— Start MATERIAL PROVIDED —

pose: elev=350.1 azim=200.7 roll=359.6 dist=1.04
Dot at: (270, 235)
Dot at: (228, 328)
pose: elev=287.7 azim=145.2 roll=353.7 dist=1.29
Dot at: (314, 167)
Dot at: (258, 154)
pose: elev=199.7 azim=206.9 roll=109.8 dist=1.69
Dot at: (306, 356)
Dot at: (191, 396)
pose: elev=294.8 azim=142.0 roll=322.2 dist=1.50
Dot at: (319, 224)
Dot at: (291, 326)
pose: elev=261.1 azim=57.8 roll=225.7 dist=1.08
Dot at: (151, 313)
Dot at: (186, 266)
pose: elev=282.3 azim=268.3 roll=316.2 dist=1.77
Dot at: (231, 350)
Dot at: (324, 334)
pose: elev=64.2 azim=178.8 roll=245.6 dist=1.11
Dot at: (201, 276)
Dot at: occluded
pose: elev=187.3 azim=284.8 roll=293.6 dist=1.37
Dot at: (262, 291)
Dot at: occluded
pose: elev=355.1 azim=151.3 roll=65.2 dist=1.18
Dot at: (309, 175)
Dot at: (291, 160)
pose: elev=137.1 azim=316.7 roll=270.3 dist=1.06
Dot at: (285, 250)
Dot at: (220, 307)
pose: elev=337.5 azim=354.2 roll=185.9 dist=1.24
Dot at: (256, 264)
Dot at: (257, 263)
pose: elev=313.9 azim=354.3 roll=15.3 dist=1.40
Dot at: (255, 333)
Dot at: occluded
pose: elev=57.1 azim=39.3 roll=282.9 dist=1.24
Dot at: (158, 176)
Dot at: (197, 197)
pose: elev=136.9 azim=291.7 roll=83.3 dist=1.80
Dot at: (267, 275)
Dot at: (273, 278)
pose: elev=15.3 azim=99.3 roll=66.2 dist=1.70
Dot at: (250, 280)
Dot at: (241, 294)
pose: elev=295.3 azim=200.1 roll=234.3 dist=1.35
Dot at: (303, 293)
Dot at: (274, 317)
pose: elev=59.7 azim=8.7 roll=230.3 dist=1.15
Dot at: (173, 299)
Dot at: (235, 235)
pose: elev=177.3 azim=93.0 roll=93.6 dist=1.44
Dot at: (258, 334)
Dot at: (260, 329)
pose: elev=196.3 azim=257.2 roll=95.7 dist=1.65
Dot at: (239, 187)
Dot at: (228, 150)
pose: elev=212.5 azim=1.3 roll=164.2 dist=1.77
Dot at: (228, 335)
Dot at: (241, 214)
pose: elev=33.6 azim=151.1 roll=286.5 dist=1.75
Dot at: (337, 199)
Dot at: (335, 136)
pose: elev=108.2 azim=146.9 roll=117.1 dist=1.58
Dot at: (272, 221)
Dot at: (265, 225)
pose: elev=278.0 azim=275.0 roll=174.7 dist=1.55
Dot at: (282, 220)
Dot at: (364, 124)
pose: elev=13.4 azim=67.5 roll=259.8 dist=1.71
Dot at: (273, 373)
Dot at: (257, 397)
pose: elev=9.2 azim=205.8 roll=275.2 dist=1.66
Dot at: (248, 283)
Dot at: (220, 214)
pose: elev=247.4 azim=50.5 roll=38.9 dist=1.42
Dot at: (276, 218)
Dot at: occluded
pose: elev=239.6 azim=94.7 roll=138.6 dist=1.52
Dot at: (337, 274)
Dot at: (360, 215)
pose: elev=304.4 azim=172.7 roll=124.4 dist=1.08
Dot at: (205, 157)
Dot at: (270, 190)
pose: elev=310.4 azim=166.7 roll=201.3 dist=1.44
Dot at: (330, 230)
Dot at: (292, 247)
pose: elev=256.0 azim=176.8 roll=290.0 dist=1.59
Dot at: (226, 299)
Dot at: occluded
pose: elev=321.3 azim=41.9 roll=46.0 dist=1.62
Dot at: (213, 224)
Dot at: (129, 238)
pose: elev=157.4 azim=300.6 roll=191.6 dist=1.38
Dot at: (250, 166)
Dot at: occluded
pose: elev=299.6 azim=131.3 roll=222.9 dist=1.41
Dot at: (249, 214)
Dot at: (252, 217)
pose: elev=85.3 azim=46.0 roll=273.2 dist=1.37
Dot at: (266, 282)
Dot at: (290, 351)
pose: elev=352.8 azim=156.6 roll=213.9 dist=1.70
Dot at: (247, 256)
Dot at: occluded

— End MATERIAL PROVIDED —

◆ GIVEN REQUEST:
Quote all of the records above line for line, with no change to any line.

◆ SOLUTION BELOW:
pose: elev=350.1 azim=200.7 roll=359.6 dist=1.04
Dot at: (270, 235)
Dot at: (228, 328)
pose: elev=287.7 azim=145.2 roll=353.7 dist=1.29
Dot at: (314, 167)
Dot at: (258, 154)
pose: elev=199.7 azim=206.9 roll=109.8 dist=1.69
Dot at: (306, 356)
Dot at: (191, 396)
pose: elev=294.8 azim=142.0 roll=322.2 dist=1.50
Dot at: (319, 224)
Dot at: (291, 326)
pose: elev=261.1 azim=57.8 roll=225.7 dist=1.08
Dot at: (151, 313)
Dot at: (186, 266)
pose: elev=282.3 azim=268.3 roll=316.2 dist=1.77
Dot at: (231, 350)
Dot at: (324, 334)
pose: elev=64.2 azim=178.8 roll=245.6 dist=1.11
Dot at: (201, 276)
Dot at: occluded
pose: elev=187.3 azim=284.8 roll=293.6 dist=1.37
Dot at: (262, 291)
Dot at: occluded
pose: elev=355.1 azim=151.3 roll=65.2 dist=1.18
Dot at: (309, 175)
Dot at: (291, 160)
pose: elev=137.1 azim=316.7 roll=270.3 dist=1.06
Dot at: (285, 250)
Dot at: (220, 307)
pose: elev=337.5 azim=354.2 roll=185.9 dist=1.24
Dot at: (256, 264)
Dot at: (257, 263)
pose: elev=313.9 azim=354.3 roll=15.3 dist=1.40
Dot at: (255, 333)
Dot at: occluded
pose: elev=57.1 azim=39.3 roll=282.9 dist=1.24
Dot at: (158, 176)
Dot at: (197, 197)
pose: elev=136.9 azim=291.7 roll=83.3 dist=1.80
Dot at: (267, 275)
Dot at: (273, 278)
pose: elev=15.3 azim=99.3 roll=66.2 dist=1.70
Dot at: (250, 280)
Dot at: (241, 294)
pose: elev=295.3 azim=200.1 roll=234.3 dist=1.35
Dot at: (303, 293)
Dot at: (274, 317)
pose: elev=59.7 azim=8.7 roll=230.3 dist=1.15
Dot at: (173, 299)
Dot at: (235, 235)
pose: elev=177.3 azim=93.0 roll=93.6 dist=1.44
Dot at: (258, 334)
Dot at: (260, 329)
pose: elev=196.3 azim=257.2 roll=95.7 dist=1.65
Dot at: (239, 187)
Dot at: (228, 150)
pose: elev=212.5 azim=1.3 roll=164.2 dist=1.77
Dot at: (228, 335)
Dot at: (241, 214)
pose: elev=33.6 azim=151.1 roll=286.5 dist=1.75
Dot at: (337, 199)
Dot at: (335, 136)
pose: elev=108.2 azim=146.9 roll=117.1 dist=1.58
Dot at: (272, 221)
Dot at: (265, 225)
pose: elev=278.0 azim=275.0 roll=174.7 dist=1.55
Dot at: (282, 220)
Dot at: (364, 124)
pose: elev=13.4 azim=67.5 roll=259.8 dist=1.71
Dot at: (273, 373)
Dot at: (257, 397)
pose: elev=9.2 azim=205.8 roll=275.2 dist=1.66
Dot at: (248, 283)
Dot at: (220, 214)
pose: elev=247.4 azim=50.5 roll=38.9 dist=1.42
Dot at: (276, 218)
Dot at: occluded
pose: elev=239.6 azim=94.7 roll=138.6 dist=1.52
Dot at: (337, 274)
Dot at: (360, 215)
pose: elev=304.4 azim=172.7 roll=124.4 dist=1.08
Dot at: (205, 157)
Dot at: (270, 190)
pose: elev=310.4 azim=166.7 roll=201.3 dist=1.44
Dot at: (330, 230)
Dot at: (292, 247)
pose: elev=256.0 azim=176.8 roll=290.0 dist=1.59
Dot at: (226, 299)
Dot at: occluded
pose: elev=321.3 azim=41.9 roll=46.0 dist=1.62
Dot at: (213, 224)
Dot at: (129, 238)
pose: elev=157.4 azim=300.6 roll=191.6 dist=1.38
Dot at: (250, 166)
Dot at: occluded
pose: elev=299.6 azim=131.3 roll=222.9 dist=1.41
Dot at: (249, 214)
Dot at: (252, 217)
pose: elev=85.3 azim=46.0 roll=273.2 dist=1.37
Dot at: (266, 282)
Dot at: (290, 351)
pose: elev=352.8 azim=156.6 roll=213.9 dist=1.70
Dot at: (247, 256)
Dot at: occluded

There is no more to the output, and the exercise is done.